▸ Instructions for the task: Retype, word for word, the lines of the records from the one containing "At which category" through the one containing "To the nearest percent, what", both included, leaving out any pictures.

▸ Source data:
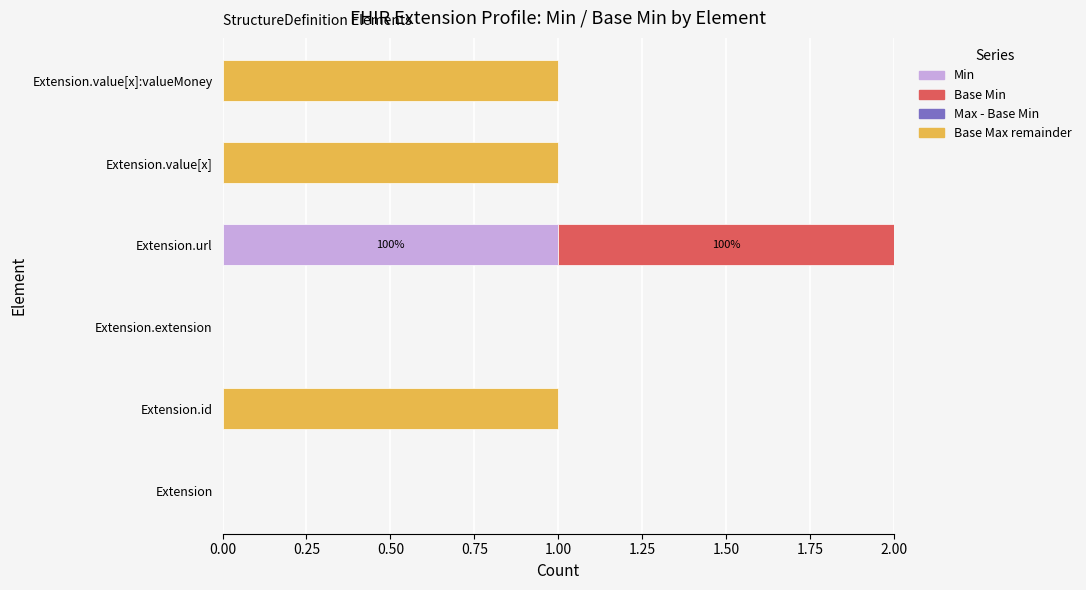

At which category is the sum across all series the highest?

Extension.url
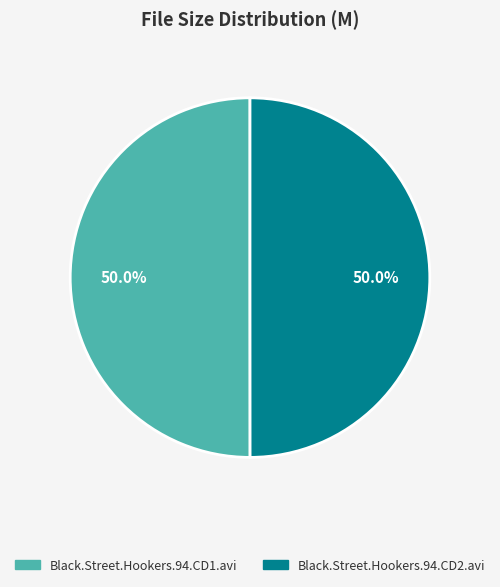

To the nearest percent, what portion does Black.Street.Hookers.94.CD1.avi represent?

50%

--

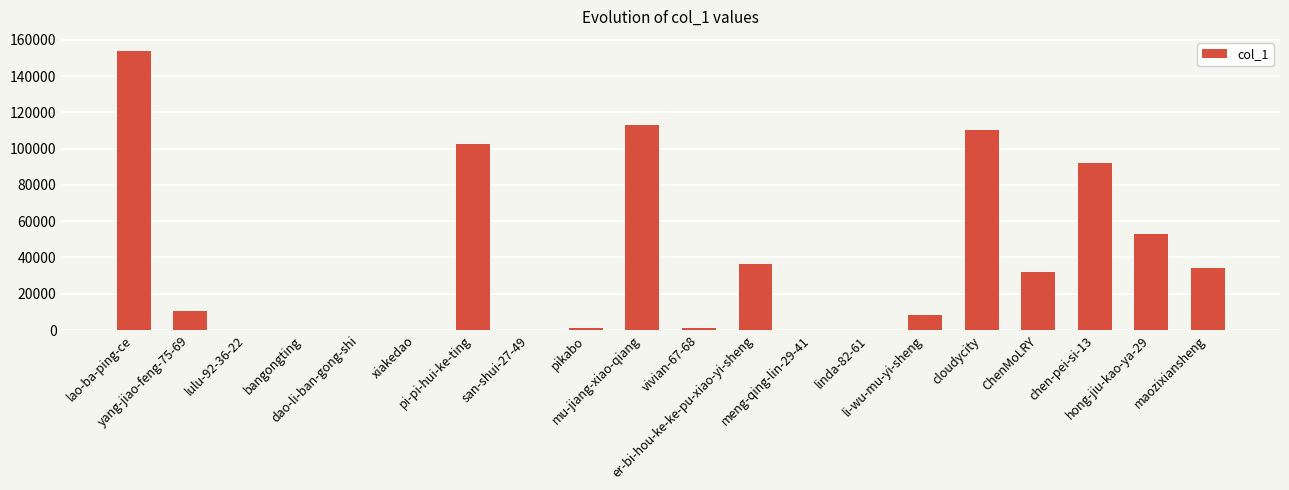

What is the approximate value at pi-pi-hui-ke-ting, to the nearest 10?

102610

▸ Answer to this task:
At which category is the sum across all series the highest?

Extension.url

To the nearest percent, what portion does Black.Street.Hookers.94.CD1.avi represent?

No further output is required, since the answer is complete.